One of the Ministry of Health's key partners in the fight against the outbreak was the Minnesota Children's Hospital, which looked after the majority of sick children.
After Somali posters were posted in the hospital, a Somali hospital employee noticed a single spelling mistake: a letter in a word was wrong.
The hospital removed the posters and ordered new ones.
"It would have looked like we were sloppy or did not understand or did not care," said Patricia Stinchfield, a nanny and senior director of infection control at the hospital. "This is not the picture we would like to portray."
Some members of the ultra-Orthodox Jewish community in New York indicated that the grammatical and spelling mistakes in the two ads did not pose a real problem.
"I do not think it matters whether or not there are mistakes," said Chanie Sternberg, president and CEO of the Refuah Health Center, which is responsible for Rockland and the surrounding counties. "I think the idea of raising awareness is very clear, and that's the heart of the problem as far as I'm concerned."
Binyomin Mermelstein, an official in an ultra-orthodox village in Rockland County, said the errors in the ads are "minor" and would go unnoticed by many in his community.
"So they spell something wrong – OK, they wrote something wrong, I do not see a problem," said Mermelstein, treasurer of the village of Kaser. "I try to write things for people in our community, and I do not know the grammar or rules that you need to apply, and people sometimes laugh at how I write, but that makes no difference."
However, he added that the door hangers were "bad" and should never have been distributed.
A booklet is ready and waiting
Posters, signs and doorplates are only part of the communication of a public health message.
Another method may seem outdated, but it has proved victorious in the ultra-Orthodox community: a booklet.
"It definitely had an impact," Polinger said.
The result: In the current measles outbreak, Ezras Choilim treated only 12 cases in a population of more than 20,000 people.

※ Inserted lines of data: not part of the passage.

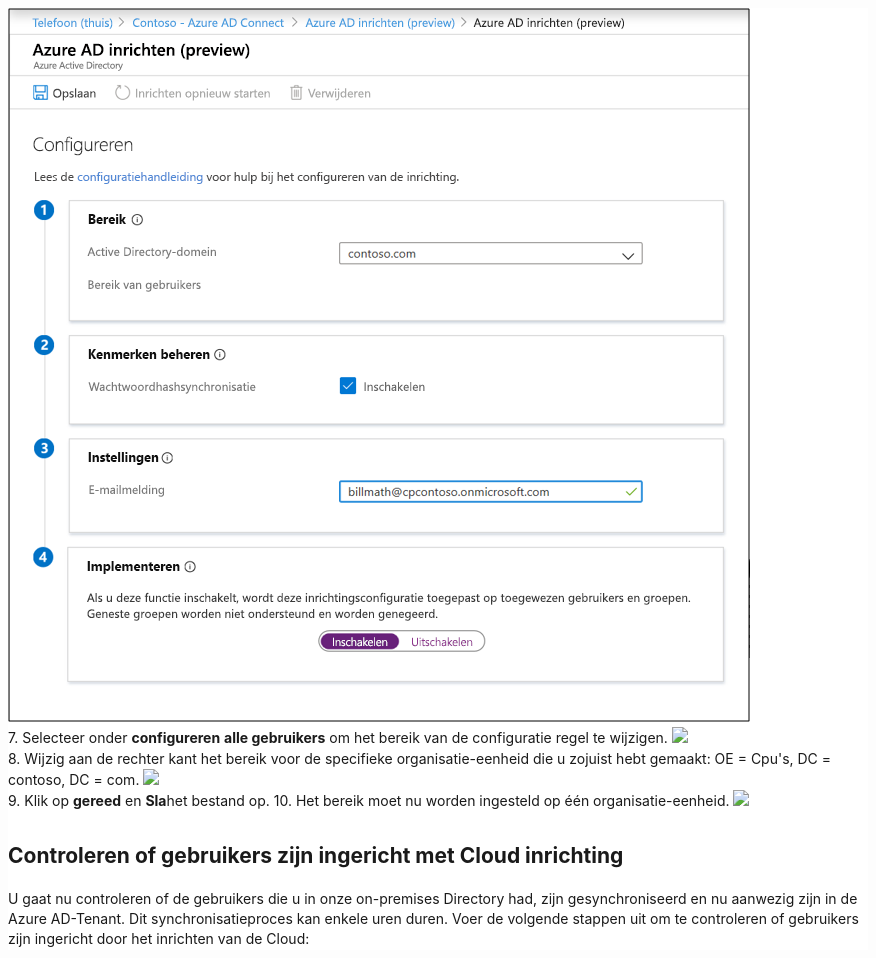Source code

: ![](media/tutorial-single-forest/configure2.png)</br>
 7. Selecteer onder **configureren** **alle gebruikers** om het bereik van de configuratie regel te wijzigen.
 ![](media/how-to-configure/scope2.png)</br>
 8. Wijzig aan de rechter kant het bereik voor de specifieke organisatie-eenheid die u zojuist hebt gemaakt: OE = Cpu's, DC = contoso, DC = com.
 ![](media/tutorial-existing-forest/scope2.png)</br>
 9.  Klik op **gereed** en **Sla**het bestand op.
 10. Het bereik moet nu worden ingesteld op één organisatie-eenheid. 
 ![](media/tutorial-existing-forest/scope3.png)</br>
 

## <a name="verify-users-are-provisioned-by-cloud-provisioning"></a>Controleren of gebruikers zijn ingericht met Cloud inrichting
U gaat nu controleren of de gebruikers die u in onze on-premises Directory had, zijn gesynchroniseerd en nu aanwezig zijn in de Azure AD-Tenant.  Dit synchronisatieproces kan enkele uren duren.  Voer de volgende stappen uit om te controleren of gebruikers zijn ingericht door het inrichten van de Cloud:
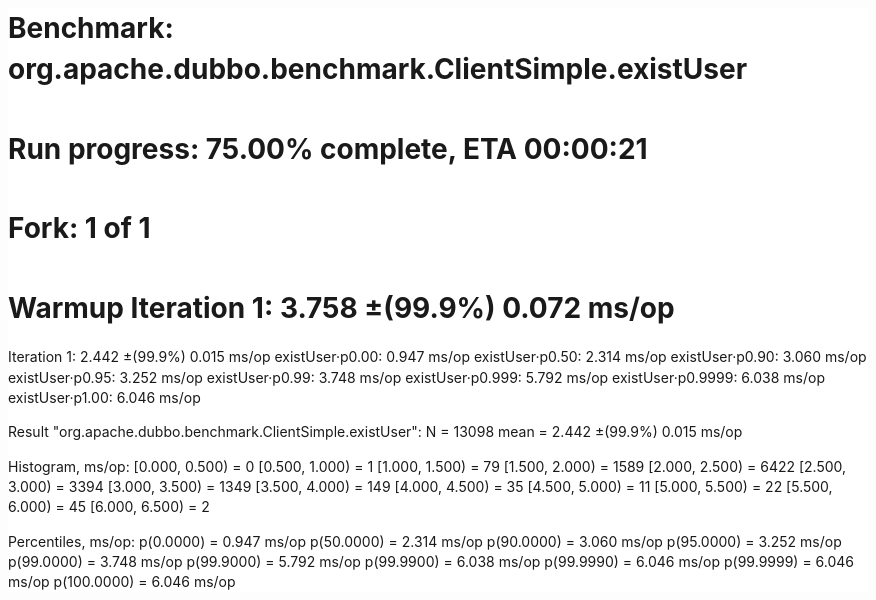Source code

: # Benchmark: org.apache.dubbo.benchmark.ClientSimple.existUser

# Run progress: 75.00% complete, ETA 00:00:21
# Fork: 1 of 1
# Warmup Iteration   1: 3.758 ±(99.9%) 0.072 ms/op
Iteration   1: 2.442 ±(99.9%) 0.015 ms/op
                 existUser·p0.00:   0.947 ms/op
                 existUser·p0.50:   2.314 ms/op
                 existUser·p0.90:   3.060 ms/op
                 existUser·p0.95:   3.252 ms/op
                 existUser·p0.99:   3.748 ms/op
                 existUser·p0.999:  5.792 ms/op
                 existUser·p0.9999: 6.038 ms/op
                 existUser·p1.00:   6.046 ms/op



Result "org.apache.dubbo.benchmark.ClientSimple.existUser":
  N = 13098
  mean =      2.442 ±(99.9%) 0.015 ms/op

  Histogram, ms/op:
    [0.000, 0.500) = 0 
    [0.500, 1.000) = 1 
    [1.000, 1.500) = 79 
    [1.500, 2.000) = 1589 
    [2.000, 2.500) = 6422 
    [2.500, 3.000) = 3394 
    [3.000, 3.500) = 1349 
    [3.500, 4.000) = 149 
    [4.000, 4.500) = 35 
    [4.500, 5.000) = 11 
    [5.000, 5.500) = 22 
    [5.500, 6.000) = 45 
    [6.000, 6.500) = 2 

  Percentiles, ms/op:
      p(0.0000) =      0.947 ms/op
     p(50.0000) =      2.314 ms/op
     p(90.0000) =      3.060 ms/op
     p(95.0000) =      3.252 ms/op
     p(99.0000) =      3.748 ms/op
     p(99.9000) =      5.792 ms/op
     p(99.9900) =      6.038 ms/op
     p(99.9990) =      6.046 ms/op
     p(99.9999) =      6.046 ms/op
    p(100.0000) =      6.046 ms/op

"We had a case about every two to three weeks, it was not epidemic," said Tamy Skaist, deputy director of the health center.
The New York Department of Health knew about the booklet; In fact, the Agency funded its creation in 2017 with a grant from the CDC.
However, in the current outbreak, the agency did not distribute the leaflet until January, when the outbreak lasted three months. Holmes, the spokesman, said the process of printing and distribution took several months.
Find the Right Platform Seven Months After Onset of the Disease
So far, the Department of Health has not used two other media platforms that are extremely popular in the ultra-Orthodox Jewish community: an SMS app and a news phone line.
Ultra-Orthodox Jews often use WhatsApp to exchange headlines. Smooth, the infectious disease doctor and rabbi, calls it "kosher Facebook," because it keeps out material that could offend religious Jews.
Like the booklet, the other platform seems to be outdated by most Americans: a telephone line that allows callers to hear presentations on news and current affairs.
Such phone lines are also popular in the Somali community of Minnesota, and the state health department used them extensively during the 2017 outbreak to get Somali doctors and nurses to give lectures on the lines that encourage vaccination.
"You need to use the media, the methods that are right for your audience," said Schultz, the ministry of health ministry spokesman in Minnesota.
Hutton, deputy commissioner for the New York Department of Health, said last month, his began Agency to focus on the use of WhatsApp and message phone lines.
But this effort came six months after the outbreak broke out.
The physician and rabbi Glatt hopes that New York can learn from the success in Minnesota and one of its own villages.
"Kudos to the Ministry of Health for trying to be culturally appropriate," he said. "It was a learning episode, and hopefully everyone can learn from their mistakes and make it better next time."
John Bonifield and Debra Goldschmidt of CNN have contributed to this story.